- Promotional release poster
- Directed by: Thierry Ragobert
- Written by: Johanne Bernard Luiz Bolognesi Louis-Paul Desanges Luc Marescot Thierry Ragobert
- Produced by: Stéphane Millière Laurent Baujard Debora Ivanov Gabriel Lacerda Caio Gullane Fabiano Gullane
- Cinematography: Gustavo Hadba Manuel Teran Jérôme Bouvier
- Edited by: Nadine Verdier
- Music by: Bruno Coulais
- Production companies: Le Pacte Biloba Films Gullane France 2 Cinéma Gedeon Programmes Imovision Globo Filmes Canal+ France Télévisions Riofilme Telecine
- Release dates: 7 September 2013 (Venice); 27 November 2013 (France); 26 June 2014 (Brazil);
- Running time: 90 minutes
- Countries: Brazil France
- Language: Portuguese
- Budget: R$26 million

= Amazonia (film) =

2013 film

Amazonia (Portuguese: Amazônia) is a 2013 Brazilian-French adventure drama film co-written and directed by Thierry Ragobert. The main character of the film is Sai (Castanha in the Brazilian version), a young capuchin monkey raised in captivity. After a plane crash strands him in the Amazon rainforest, he must find his way amongst the beauty and danger that exists within the Amazon.

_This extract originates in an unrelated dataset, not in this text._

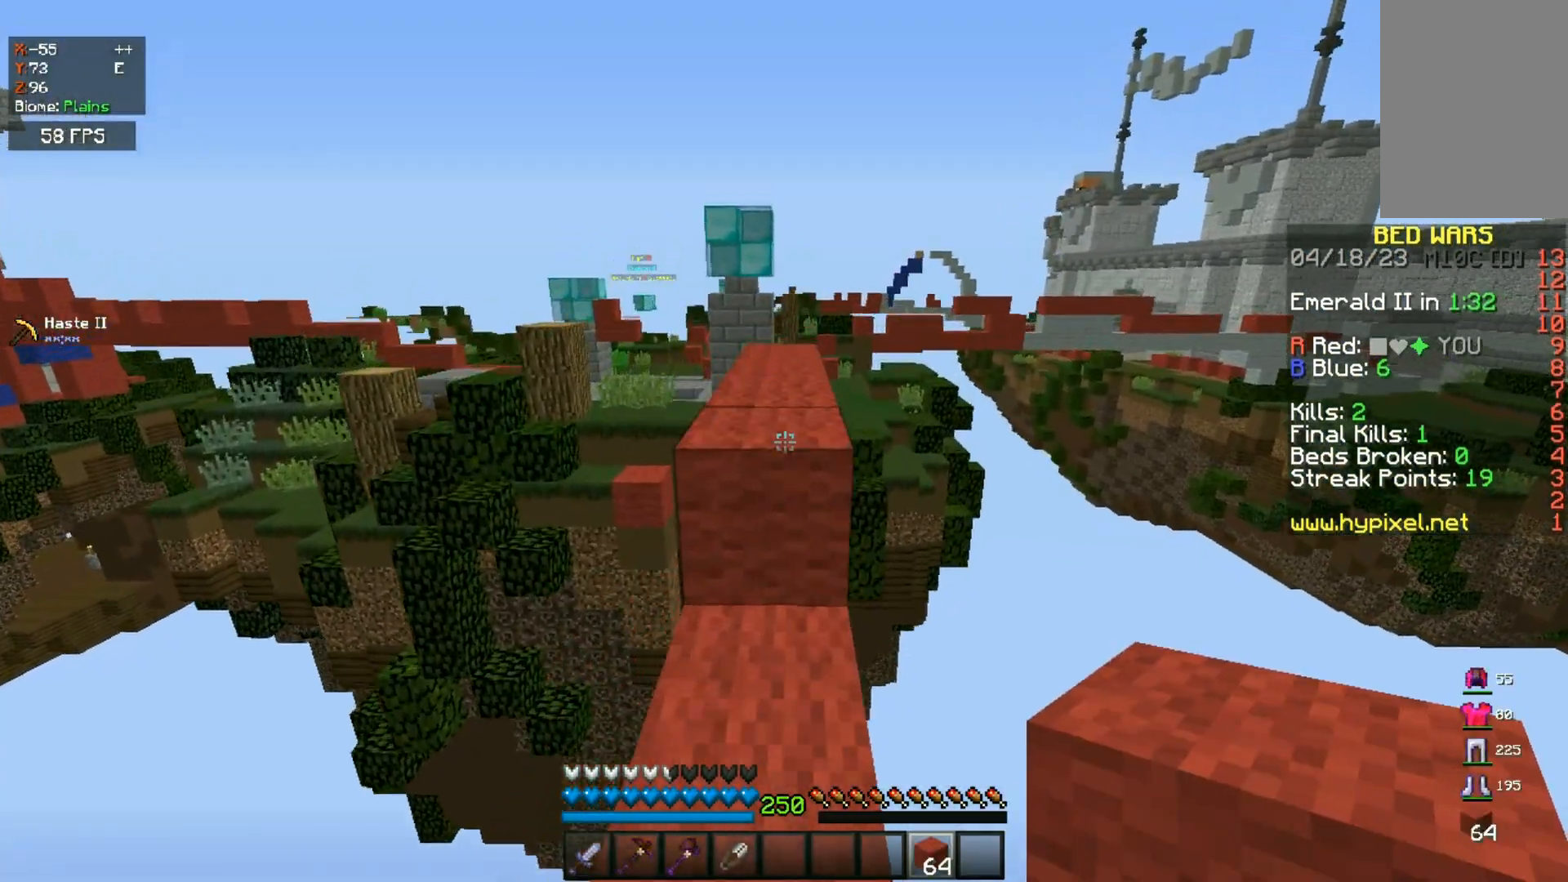
{"keys": ["w"], "mouse": [], "events": [[33, "space", "up"], [50, "a", "up"], [150, "space", "down"], [433, "space", "up"]]}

Though the film's narration lends it the feel of documentary, the story of Sai's struggle is fictionalized. The filmmakers used former pet monkeys from a Brazilian sanctuary to shoot the scenes involving capuchins. The English version is narrated by Martin Sheen.

Amazonia was screened out of competition at the 70th Venice International Film Festival and closed the festival.